Ridiculously talented French-Canadian Xavier Dolan made his debut at Cannes in 2009 at the tender age of 20 with I Killed My Mother (J'ai Tue Ma Mere), which took three awards at that festival (C.I.C.A.E. Award, Prix Regards Jeune, SACD Prize) and went on to achieve over 30 award wins at film festivals and Critics' Circle awards worldwide. The young auteur began filming Heartbeats (Les Amours Imaginaires) almost a year to the day after beginning to shoot I Killed My Mother, following a search for funding he remembers as "vainly begging the tight-fisted fat cats and bogus angels to once again put flesh and bones on a dream."
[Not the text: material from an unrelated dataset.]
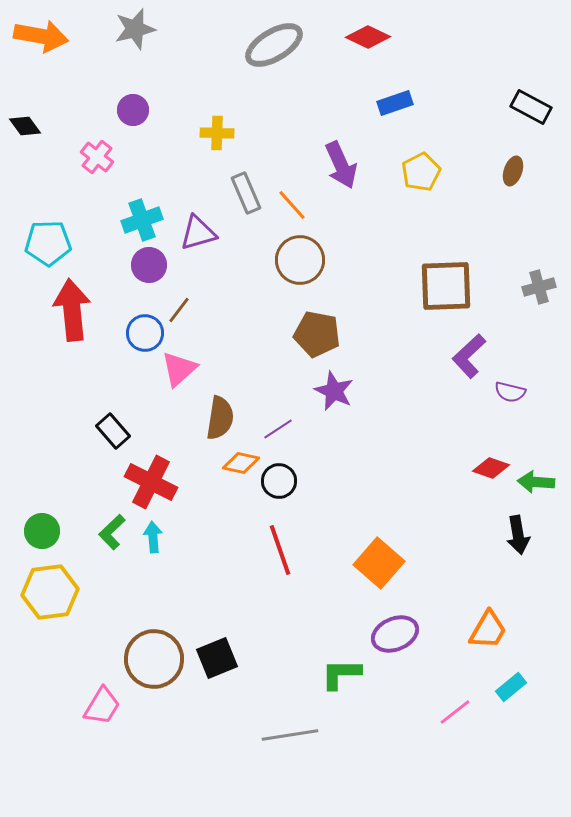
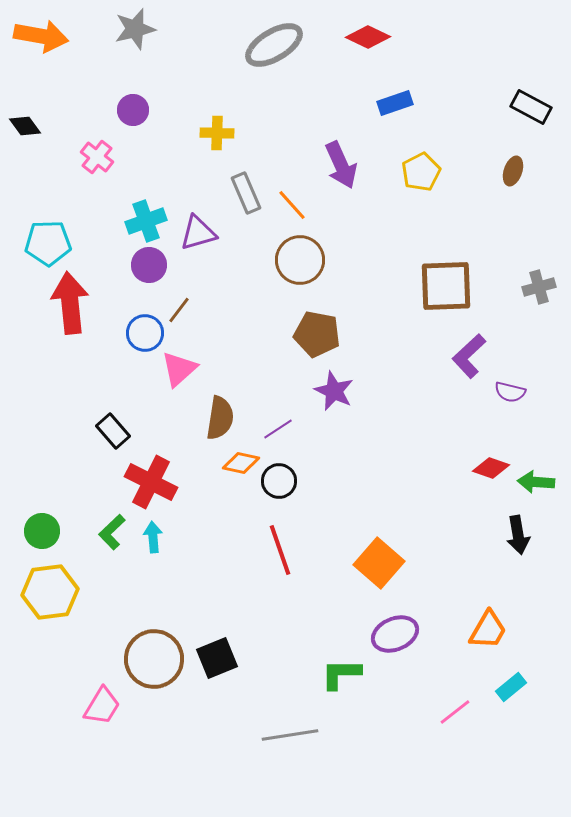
cyan cross at (142, 220): moved 4 px right, 1 px down
red arrow at (72, 310): moved 2 px left, 7 px up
That dream was the result of a road trip with two friends, which sparked the idea of a story based on a love triangle. Dolan plays Francis, friend to Marie (Monia Chokri). The pair unite in their spiky, narcissistic introversion and, unluckily, their mutual appreciation of the charms of Nicholas (Niels Schneider), a young Adonis who drifts into their lives with an insouciance that belies the havoc he is to wreak with their friendship.
The narrative itself is slight and could be scrawled in a few sentences on the back of an envelope, but that is not the point. This is an impressionistic study of the pain of unrequited love, or rather, the pain of an intense infatuation being greeted with mild warmth. Scorn would almost be preferable to Nichola's gently amused assumption that they both desire him.
This is absolutely the type of film that many will find either pretentious, full stop, or overly reliant on New Wave influences. Yet it's got a lush confidence in its own aesthetic charms that finally won me over - a little like Tom Ford's A Single Man, every frame is a joy to look at, and the three leads very appealing.
There's a knowingness to the superficially naive style on display here that makes falling for this film an attractive prospect. For all that, like the love rivals' objet d'amour, there's not necessarily much of substance behind its good looks.